Even though New Delhi recently surpassed Beijing as the "world's most polluted major city" - according to India's Centre for Science and Environment, an international consortium dedicated to promoting democracy and sustainability - pollution remains a non-issue for all major political parties.
No party has offered a blueprint for tackling the problem.
This includes the Aam Admi Party, the rookie party that has vowed to combat India's entrenched corruption and claimed power in the Delhi Legislative Assembly elections in December.
The party's spokesman said the party "remains committed" to the environment, but critics say the party has done nothing to push the issue since its win in the capital's elections.
India's governing United Progressive Alliance coalition has done no better, according to environmentalists. They have accused the Congress party-led coalition of sitting on a plan drafted more than two years ago to deal with Delhi's pollution.
The report languishes while it awaits responses from the government. "The plan is still hanging fire due to governmental inaction, clearly demonstrating that while Delhi has lost the momentum in its fight against pollution, Beijing has continued to be aggressive," said Anumita Roychowdhury, a member of the report's drafting committee.
She said the plan suggested a slew of measures to clean up Delhi's air. "We've recommended that the centre introduce Euro V and VI emission norms to minimize particulate and oxides of nitrogen," Roychowdhury said referring to Europe's staggered pollution standards.
"Currently Delhi has only Euro IV norms. Our other suggestions include expansion of CNG [compressed natural gas], upgrade of public transport, a parking policy and parking tariff, to name a few," she said.
The environmentalist said that apart from adding a few more CNG buses, Metro lines and cycling paths, Delhi's government had done little to improve its air quality since 2008. "In contrast, Beijing has implemented Euro V and is far more aggressive," Roychowdhury said.
According to the Environmental Performance Index (EPI), devised by Yale University, New Delhi's air is more toxic than Beijing's, which has drawn global attention for its smog problems.

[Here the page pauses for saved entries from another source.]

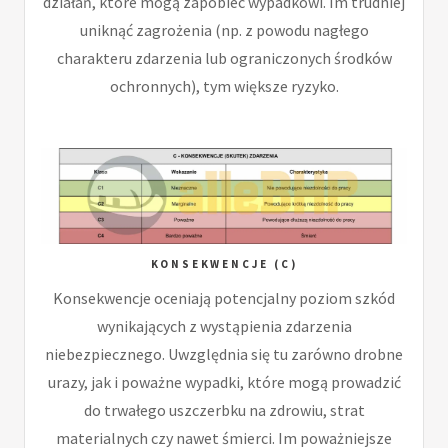
działań, które mogą zapobiec wypadkowi. Im trudniej
uniknąć zagrożenia (np. z powodu nagłego
charakteru zdarzenia lub ograniczonych środków
ochronnych), tym większe ryzyko.
KONSEKWENCJE (C)
Konsekwencje oceniają potencjalny poziom szkód
wynikających z wystąpienia zdarzenia
niebezpiecznego. Uwzględnia się tu zarówno drobne
urazy, jak i poważne wypadki, które mogą prowadzić
do trwałego uszczerbku na zdrowiu, strat
materialnych czy nawet śmierci. Im poważniejsze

Delhi's pollution rating for PM2.5 particulates under the EPI is almost five times the safety threshold for humans. An asphyxiating smog - caused by 7.2 million vehicles, industrial emissions and burning of agricultural waste - hangs over the city for much of the year.
According to the World Health Organisation, air pollution is the fifth biggest killer in India. More people die from asthma in India than in any other country, according to the WHO's Global Burden of Disease report. Local medics agree that the problem must be solved.
"PM2.5 is a deadly mixture of ammonia, carbon, nitrates, sulfate and particulate matter that enters the bloodstream and triggers breathing disorders, even cancer," said Dr Sanjay Mahajan, a Delhi-based general physician. "We're all going to be very sick if Delhi's pollution isn't controlled soon."
Community activist Alka Dheer said politicians were not the only ones at fault.
"The citizens are also to blame as they don't treat pollution as a mainstream issue," said Dheer.
Dheer added that with more Indians making the leap into the middle class, their environmental footprint would increase.
Balbir Singh Seechewal , a well-known environmental activist in Punjab who has been spearheading a river anti-pollution campaign, has asked all political parties to prioritize environmental protection in their election manifestos.
"People must deny power to political leaders who're insensitive to ecology," he said.